◆ **YOUR GOAL**: Duplicate the text of every item below without changing a character or a line break, and leave the pictures out of your answer.

◆ **DATA TO EXAMINE**:

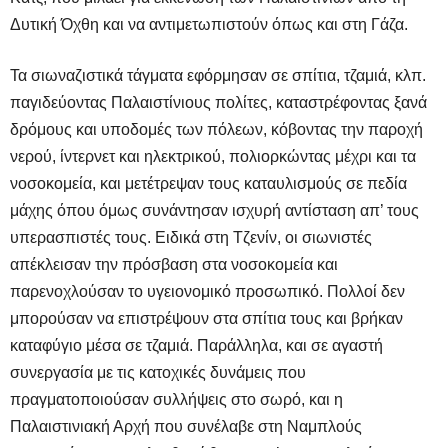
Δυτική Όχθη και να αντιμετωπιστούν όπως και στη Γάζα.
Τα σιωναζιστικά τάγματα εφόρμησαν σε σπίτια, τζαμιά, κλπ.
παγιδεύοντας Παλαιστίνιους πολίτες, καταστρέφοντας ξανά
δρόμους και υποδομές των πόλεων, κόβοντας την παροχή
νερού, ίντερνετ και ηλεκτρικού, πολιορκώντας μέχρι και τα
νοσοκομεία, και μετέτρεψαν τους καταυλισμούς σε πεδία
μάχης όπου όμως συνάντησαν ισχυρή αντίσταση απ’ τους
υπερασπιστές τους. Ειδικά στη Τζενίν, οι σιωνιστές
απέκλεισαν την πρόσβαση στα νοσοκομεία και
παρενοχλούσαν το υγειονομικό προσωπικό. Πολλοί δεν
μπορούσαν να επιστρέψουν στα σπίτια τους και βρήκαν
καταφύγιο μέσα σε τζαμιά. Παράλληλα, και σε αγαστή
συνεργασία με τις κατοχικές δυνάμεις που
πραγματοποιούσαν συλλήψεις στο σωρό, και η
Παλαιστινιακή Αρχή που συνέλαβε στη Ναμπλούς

◆ **TASK ANSWER**:
Δυτική Όχθη και να αντιμετωπιστούν όπως και στη Γάζα.
Τα σιωναζιστικά τάγματα εφόρμησαν σε σπίτια, τζαμιά, κλπ.
παγιδεύοντας Παλαιστίνιους πολίτες, καταστρέφοντας ξανά
δρόμους και υποδομές των πόλεων, κόβοντας την παροχή
νερού, ίντερνετ και ηλεκτρικού, πολιορκώντας μέχρι και τα
νοσοκομεία, και μετέτρεψαν τους καταυλισμούς σε πεδία
μάχης όπου όμως συνάντησαν ισχυρή αντίσταση απ’ τους
υπερασπιστές τους. Ειδικά στη Τζενίν, οι σιωνιστές
απέκλεισαν την πρόσβαση στα νοσοκομεία και
παρενοχλούσαν το υγειονομικό προσωπικό. Πολλοί δεν
μπορούσαν να επιστρέψουν στα σπίτια τους και βρήκαν
καταφύγιο μέσα σε τζαμιά. Παράλληλα, και σε αγαστή
συνεργασία με τις κατοχικές δυνάμεις που
πραγματοποιούσαν συλλήψεις στο σωρό, και η
Παλαιστινιακή Αρχή που συνέλαβε στη Ναμπλούς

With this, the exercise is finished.